While this may not pose a significant problem when capturing images with exposure times of 10 minutes or more it makes for very tedious operation when trying to focus your optics and can be very inefficient when doing planetary imaging or lunar photography.

This is one example where the Starfish PRO was designed with usability in mind. We've included the ability to vary the CCD readout speed over a range of from 200KHz to over 12MHz. This makes it possible to give nearly real-time feedback when focusing your camera. Then, you can switch to a slower readout speed to get the lowest possible read noise for your long exposure images.

All CCD based cameras have to convert the analog output of the image sensor to a digital value at some point in the signal chain. This is done using A/D converter chips that sample the analog pixel value and produce a digital number representing the pixel's intensity. Many different A/D converters are available to camera designers and the choice of the best one to use is not a trivial exercise. Performance specifications have to be weighed relative to required system performance and cost goals.

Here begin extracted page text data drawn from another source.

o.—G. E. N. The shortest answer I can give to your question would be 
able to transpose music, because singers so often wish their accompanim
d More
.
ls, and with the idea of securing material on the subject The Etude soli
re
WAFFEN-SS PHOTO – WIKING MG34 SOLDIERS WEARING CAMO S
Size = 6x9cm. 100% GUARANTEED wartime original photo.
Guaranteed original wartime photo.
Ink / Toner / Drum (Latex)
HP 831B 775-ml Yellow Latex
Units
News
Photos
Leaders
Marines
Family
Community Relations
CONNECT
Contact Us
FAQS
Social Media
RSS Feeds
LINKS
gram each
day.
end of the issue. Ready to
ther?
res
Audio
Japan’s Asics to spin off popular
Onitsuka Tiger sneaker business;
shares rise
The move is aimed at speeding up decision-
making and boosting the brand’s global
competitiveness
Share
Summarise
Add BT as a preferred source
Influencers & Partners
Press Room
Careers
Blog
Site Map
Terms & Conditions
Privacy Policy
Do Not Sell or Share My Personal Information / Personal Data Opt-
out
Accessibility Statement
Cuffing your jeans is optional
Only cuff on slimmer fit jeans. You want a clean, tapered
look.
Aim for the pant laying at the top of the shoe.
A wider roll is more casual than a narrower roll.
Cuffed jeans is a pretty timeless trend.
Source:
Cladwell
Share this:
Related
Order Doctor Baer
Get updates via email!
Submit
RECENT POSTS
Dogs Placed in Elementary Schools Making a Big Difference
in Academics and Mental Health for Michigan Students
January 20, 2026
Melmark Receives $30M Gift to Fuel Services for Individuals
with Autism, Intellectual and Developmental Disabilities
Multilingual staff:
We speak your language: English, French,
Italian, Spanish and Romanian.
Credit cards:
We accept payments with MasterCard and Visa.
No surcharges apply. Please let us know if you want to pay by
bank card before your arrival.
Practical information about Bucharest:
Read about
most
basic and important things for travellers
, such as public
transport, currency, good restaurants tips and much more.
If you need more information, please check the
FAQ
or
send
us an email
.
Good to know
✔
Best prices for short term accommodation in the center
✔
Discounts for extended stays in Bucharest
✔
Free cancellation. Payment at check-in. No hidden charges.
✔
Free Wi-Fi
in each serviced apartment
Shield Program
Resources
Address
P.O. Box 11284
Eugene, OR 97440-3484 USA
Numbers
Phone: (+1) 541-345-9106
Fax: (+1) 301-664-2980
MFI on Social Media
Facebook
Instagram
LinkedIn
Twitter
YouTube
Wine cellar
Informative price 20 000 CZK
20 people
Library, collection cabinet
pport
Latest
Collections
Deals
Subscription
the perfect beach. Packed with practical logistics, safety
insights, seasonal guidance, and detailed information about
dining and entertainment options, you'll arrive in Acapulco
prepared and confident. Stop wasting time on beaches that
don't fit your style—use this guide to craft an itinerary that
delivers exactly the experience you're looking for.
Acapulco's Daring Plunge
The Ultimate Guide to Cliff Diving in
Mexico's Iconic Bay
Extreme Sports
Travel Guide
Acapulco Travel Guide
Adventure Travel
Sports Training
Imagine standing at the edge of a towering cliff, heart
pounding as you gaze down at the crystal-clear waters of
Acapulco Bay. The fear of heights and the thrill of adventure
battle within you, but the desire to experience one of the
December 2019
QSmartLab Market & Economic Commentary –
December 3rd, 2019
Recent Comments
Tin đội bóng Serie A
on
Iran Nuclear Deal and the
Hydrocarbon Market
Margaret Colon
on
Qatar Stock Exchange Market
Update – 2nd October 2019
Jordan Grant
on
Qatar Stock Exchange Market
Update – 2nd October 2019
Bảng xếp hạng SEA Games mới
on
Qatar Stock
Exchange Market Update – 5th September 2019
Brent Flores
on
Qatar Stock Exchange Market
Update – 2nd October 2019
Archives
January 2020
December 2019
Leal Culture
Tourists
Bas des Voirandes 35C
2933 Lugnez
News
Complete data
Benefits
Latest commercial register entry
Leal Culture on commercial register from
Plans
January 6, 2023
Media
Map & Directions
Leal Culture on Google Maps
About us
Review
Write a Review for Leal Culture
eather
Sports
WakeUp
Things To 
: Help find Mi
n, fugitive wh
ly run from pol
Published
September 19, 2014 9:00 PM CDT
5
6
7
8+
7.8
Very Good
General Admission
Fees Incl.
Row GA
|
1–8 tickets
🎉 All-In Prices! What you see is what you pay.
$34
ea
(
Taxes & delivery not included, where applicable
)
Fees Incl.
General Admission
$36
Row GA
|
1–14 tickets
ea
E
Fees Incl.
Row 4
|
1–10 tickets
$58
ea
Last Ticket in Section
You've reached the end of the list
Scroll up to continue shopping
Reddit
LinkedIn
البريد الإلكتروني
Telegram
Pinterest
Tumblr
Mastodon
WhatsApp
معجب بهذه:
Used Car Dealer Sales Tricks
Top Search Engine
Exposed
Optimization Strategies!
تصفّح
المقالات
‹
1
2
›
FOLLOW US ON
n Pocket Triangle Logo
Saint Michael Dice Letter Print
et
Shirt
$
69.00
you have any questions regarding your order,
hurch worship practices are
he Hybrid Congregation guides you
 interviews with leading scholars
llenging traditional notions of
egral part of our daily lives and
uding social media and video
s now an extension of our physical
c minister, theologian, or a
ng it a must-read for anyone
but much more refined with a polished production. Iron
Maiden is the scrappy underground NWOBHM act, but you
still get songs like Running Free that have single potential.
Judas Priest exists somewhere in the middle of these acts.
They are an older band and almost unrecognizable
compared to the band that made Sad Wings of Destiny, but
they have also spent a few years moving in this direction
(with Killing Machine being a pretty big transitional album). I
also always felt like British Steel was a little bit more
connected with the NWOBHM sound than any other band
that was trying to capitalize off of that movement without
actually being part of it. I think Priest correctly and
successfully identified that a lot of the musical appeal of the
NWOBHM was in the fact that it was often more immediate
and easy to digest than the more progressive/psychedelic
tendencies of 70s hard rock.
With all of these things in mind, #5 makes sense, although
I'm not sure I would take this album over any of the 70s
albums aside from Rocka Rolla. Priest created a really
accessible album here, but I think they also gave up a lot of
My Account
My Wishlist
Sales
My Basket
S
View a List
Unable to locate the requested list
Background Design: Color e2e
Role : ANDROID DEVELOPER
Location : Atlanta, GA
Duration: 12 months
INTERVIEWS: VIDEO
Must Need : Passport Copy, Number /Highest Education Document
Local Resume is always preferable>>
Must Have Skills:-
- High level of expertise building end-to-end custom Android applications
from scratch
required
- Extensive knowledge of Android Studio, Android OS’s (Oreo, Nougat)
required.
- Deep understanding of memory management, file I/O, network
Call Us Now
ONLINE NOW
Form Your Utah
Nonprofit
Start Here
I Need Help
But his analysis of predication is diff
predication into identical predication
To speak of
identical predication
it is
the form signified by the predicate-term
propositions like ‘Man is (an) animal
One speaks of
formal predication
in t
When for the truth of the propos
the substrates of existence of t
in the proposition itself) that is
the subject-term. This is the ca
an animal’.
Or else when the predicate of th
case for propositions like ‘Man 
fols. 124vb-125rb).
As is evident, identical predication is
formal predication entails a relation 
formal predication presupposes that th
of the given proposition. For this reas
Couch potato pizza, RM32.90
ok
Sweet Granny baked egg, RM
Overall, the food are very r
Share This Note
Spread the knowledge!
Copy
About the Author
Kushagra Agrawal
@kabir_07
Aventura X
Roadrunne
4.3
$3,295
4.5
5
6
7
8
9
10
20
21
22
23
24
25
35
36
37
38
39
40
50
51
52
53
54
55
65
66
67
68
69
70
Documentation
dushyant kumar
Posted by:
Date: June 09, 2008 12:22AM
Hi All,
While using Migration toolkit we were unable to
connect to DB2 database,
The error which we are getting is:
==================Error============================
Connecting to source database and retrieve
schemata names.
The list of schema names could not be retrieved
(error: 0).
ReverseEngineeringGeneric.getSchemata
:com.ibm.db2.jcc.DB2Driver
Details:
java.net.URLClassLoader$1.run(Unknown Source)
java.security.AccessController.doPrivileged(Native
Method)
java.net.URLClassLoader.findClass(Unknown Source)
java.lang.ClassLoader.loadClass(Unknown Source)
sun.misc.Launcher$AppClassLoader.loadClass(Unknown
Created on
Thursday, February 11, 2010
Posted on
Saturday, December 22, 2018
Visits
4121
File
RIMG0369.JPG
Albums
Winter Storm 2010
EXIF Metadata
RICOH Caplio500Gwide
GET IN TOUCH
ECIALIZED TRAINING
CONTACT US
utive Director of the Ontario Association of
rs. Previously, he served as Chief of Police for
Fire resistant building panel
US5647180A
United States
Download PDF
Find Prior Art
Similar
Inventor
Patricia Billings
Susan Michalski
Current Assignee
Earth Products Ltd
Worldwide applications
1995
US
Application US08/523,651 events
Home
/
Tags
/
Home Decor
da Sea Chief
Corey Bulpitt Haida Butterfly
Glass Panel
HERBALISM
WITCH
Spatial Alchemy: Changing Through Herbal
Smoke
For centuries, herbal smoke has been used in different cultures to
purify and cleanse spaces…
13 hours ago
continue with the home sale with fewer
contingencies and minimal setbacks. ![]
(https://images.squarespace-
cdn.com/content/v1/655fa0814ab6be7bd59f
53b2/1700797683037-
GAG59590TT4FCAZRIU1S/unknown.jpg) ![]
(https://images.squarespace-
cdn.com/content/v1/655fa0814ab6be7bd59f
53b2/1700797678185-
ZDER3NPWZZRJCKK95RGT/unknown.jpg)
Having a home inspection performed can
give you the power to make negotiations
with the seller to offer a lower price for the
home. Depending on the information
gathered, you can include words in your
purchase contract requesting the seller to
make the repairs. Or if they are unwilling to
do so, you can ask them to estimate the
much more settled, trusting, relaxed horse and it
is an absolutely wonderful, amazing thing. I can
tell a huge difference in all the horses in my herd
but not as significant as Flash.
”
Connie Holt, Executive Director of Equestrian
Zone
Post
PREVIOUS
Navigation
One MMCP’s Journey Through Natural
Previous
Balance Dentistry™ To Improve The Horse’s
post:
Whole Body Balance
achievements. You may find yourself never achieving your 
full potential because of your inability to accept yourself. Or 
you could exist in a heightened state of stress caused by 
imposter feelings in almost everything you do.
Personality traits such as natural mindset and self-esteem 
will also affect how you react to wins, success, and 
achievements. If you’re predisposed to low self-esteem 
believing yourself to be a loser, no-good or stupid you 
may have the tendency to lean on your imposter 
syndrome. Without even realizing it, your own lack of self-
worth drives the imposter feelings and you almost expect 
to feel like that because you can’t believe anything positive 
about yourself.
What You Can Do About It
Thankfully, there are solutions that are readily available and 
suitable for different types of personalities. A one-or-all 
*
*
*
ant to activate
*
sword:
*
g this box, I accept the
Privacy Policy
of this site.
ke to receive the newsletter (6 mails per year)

For the Starfish PRO design, we selected an A/D converter with some of the best performance specifications in the industry. To help illustrate the point, we compare a couple of key specs between the A/D converter chip used in the Starfish PRO camera and the A/D converter used by some of our competitors. The two specifications we will compare are the INL and DNL. The definition of these specs are:

Integral nonlinearity error refers to the deviation of each individual code from a line drawn from “zero scale” through “positive full scale.” The point used as “zero scale” occurs 1/2 LSB before the first code transition. “Positive full scale” is defined as a level 1 1/2 LSB beyond the last code transition. The deviation is measured from the middle of each particular code to the true straight line.

An ideal ADC exhibits code transitions that are exactly 1 LSB apart. DNL is the deviation from this ideal value. Thus every code must have a finite width.

The Starfish PRO uses a Linear Technology LTC2206 A/D converter. The Analog Devices AD9826 is an A/D converter that is widely used by our competitors in their CCD cameras.

In the above charts you can see a dramatic difference between the two A/D converters. Note the deviation from the ideal straight line in the INL charts. Note the difference in scale on the Y-Axis. The converter used in the Starfish PRO deviates less than 1 LSB from the ideal straight line while the competitor's A/D converter can be off as much as 15 counts from the ideal line. That is akin to throwing out 4 LSBs of a 16 bit A/D converter chipʼs range. The DNL charts also show dramatic performance differences.

By the way, the performance differences are not at all unexpected since the AD9826 converter was designed over 10 years ago while the LTC2206 is a modern converter design. The old saying “you get what you pay for” holds true for A/D converters. The LTC2206 cost $69.04 while the AD9826 can be purchased for $9.40. Which A/D chip would you want to have in your camera?

Cooling is a very important design aspect of long-exposure CCD based cameras. As exposure times are increased, the dark current accumulating in the pixels of the image sensor can build up to unacceptable levels. One way to mitigate the affects of sensor dark current is to cool the image sensor.

The Starfish PRO camera does this with a two-stage TEC cooler that is mated to a heat sink that is an integral part of the CCD sensor mounting mechanism of the camera. The heat sink becomes the backside of a sealed chamber that houses the CCD chip. Mounted on the top of the chamber is a metal cover that includes a 2-side AR coated glass window that completes the seal. This allows for efficient thermal transfer on both sides of the TEC cooler as well as providing a seal to prevent moisture condensation on the image sensor when cooled. A desiccant capsule is placed within the chamber to absorb any latent moisture in the chamber over time.

Cooling of the heat sink is assisted by a forced-air cooling fan mounted an the heat sink's backside. A high-quality, ball bearing, fan is used to minimize any vibration.

All of this allows us to achieve -30 Degrees C cooling from ambient. Of course the cooling is regulated and the target temperature is user settable via software.